There are two previous reports of lymphoma/leukemia patients developing TEN on day 4 after the first dose of methotrexate and in the fourth month after initiation of methotrexate, respectively. [4],[5] In our case, the patient presented with an extensive skin necrolysis and bone marrow suppression on day 3 after first high-dose methotrexate administration. Concomitant medication, including non-steroidal anti-inflammatory drugs (NSAIDs), sulfonamides and salicylates, may compete with methotrexate for albumin binding sites, causing an increase in free active methotrexate in serum. Our patient was neither receiving any drug that might have altered the levels of methotrexate nor was there any underlying skin disease. Methotrexate levels are usually undetectable at 72 h after its administration, but, in our case, the levels were extremely high at 48 h and 72 h (normal <0.2 μm/L), which were perhaps the reason for this extreme skin reaction. Leucovorin rescue is to be given till the methoterxate level is <0.2 μm/L; carboxypeptidase is another safe and effective alternative to leucovorin rescue in patients who have persistent high levels of methotrexate after administration of high-dose methotrexate. [6]

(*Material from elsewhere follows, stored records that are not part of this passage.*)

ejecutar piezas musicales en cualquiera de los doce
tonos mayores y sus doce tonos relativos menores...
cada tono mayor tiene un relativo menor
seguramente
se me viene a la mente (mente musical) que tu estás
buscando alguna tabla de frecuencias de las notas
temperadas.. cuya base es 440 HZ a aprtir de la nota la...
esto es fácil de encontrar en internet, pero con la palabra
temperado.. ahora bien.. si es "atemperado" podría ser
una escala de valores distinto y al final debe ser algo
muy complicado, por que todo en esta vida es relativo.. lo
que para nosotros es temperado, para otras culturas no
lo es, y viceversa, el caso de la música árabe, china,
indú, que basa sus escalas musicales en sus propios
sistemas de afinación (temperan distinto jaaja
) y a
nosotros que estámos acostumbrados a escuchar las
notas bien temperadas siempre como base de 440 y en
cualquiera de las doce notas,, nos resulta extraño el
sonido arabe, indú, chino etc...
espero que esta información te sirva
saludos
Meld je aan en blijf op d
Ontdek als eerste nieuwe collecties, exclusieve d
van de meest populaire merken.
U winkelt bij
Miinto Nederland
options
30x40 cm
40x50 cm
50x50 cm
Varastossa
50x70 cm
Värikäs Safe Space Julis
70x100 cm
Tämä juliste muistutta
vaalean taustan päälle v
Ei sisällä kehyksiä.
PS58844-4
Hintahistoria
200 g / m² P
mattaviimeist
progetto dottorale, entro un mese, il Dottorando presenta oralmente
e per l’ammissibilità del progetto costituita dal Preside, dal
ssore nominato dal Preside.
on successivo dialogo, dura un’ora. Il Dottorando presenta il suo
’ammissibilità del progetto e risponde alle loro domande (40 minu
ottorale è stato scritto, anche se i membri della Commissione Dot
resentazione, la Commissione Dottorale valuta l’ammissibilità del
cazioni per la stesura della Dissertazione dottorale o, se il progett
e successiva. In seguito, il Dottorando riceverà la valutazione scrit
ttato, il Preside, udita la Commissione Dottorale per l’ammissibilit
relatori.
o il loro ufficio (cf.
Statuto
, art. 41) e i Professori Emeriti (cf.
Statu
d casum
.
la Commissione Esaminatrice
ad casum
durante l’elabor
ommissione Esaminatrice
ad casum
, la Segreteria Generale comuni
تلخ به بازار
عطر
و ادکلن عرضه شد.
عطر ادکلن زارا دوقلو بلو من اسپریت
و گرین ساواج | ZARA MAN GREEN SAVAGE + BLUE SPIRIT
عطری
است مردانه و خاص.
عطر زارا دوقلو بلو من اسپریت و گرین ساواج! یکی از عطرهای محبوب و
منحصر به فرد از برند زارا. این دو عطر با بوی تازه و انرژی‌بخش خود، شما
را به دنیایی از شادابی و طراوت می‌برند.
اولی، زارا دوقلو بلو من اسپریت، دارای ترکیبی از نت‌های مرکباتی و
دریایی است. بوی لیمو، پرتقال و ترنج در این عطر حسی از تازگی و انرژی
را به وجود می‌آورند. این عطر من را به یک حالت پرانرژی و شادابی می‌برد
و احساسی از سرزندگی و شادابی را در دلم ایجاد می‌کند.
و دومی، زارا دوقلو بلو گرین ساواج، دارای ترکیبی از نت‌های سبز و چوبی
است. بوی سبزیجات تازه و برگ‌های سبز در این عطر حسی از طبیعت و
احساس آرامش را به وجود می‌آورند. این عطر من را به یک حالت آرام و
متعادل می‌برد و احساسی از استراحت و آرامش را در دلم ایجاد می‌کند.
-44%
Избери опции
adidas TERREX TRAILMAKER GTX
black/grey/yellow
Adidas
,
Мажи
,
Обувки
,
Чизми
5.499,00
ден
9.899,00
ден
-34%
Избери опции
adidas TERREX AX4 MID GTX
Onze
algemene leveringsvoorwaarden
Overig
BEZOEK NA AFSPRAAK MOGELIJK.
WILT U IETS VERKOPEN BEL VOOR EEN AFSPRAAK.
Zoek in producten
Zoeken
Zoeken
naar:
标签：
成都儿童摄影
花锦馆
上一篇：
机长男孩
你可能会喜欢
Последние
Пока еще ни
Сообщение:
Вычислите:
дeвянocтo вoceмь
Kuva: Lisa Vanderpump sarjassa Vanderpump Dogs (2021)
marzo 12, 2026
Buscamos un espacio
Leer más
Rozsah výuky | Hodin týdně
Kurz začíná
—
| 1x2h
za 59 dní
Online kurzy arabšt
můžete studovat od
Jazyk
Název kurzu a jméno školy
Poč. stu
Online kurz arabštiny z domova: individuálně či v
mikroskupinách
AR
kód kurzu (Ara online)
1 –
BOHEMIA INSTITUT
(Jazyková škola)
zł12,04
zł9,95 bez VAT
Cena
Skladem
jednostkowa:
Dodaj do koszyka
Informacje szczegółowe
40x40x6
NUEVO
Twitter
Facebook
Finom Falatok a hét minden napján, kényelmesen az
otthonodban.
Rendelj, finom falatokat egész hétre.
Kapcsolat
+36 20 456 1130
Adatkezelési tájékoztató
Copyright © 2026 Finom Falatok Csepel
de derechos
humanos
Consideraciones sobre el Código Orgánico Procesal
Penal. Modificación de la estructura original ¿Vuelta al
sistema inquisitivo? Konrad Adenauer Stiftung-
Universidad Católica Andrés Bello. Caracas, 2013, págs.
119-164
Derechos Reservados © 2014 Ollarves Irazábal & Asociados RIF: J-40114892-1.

The most likely etiology for TEN in this case was thus methotrexate; blood cultures were negative, although sepsis as a cause for this cannot be completely ruled out. Bone marrow suppression and TEN resulted in sepsis and multi-organ failure. Intravenous immunoglobulins have been used in TEN, although there is no strong evidence to support the use of intravenous immunoglobulins in many retrospective and prospective studies. [7] The case is presented here for its rarity, and illustrates a fatal skin reaction due to delayed methotrexate excretion from the body.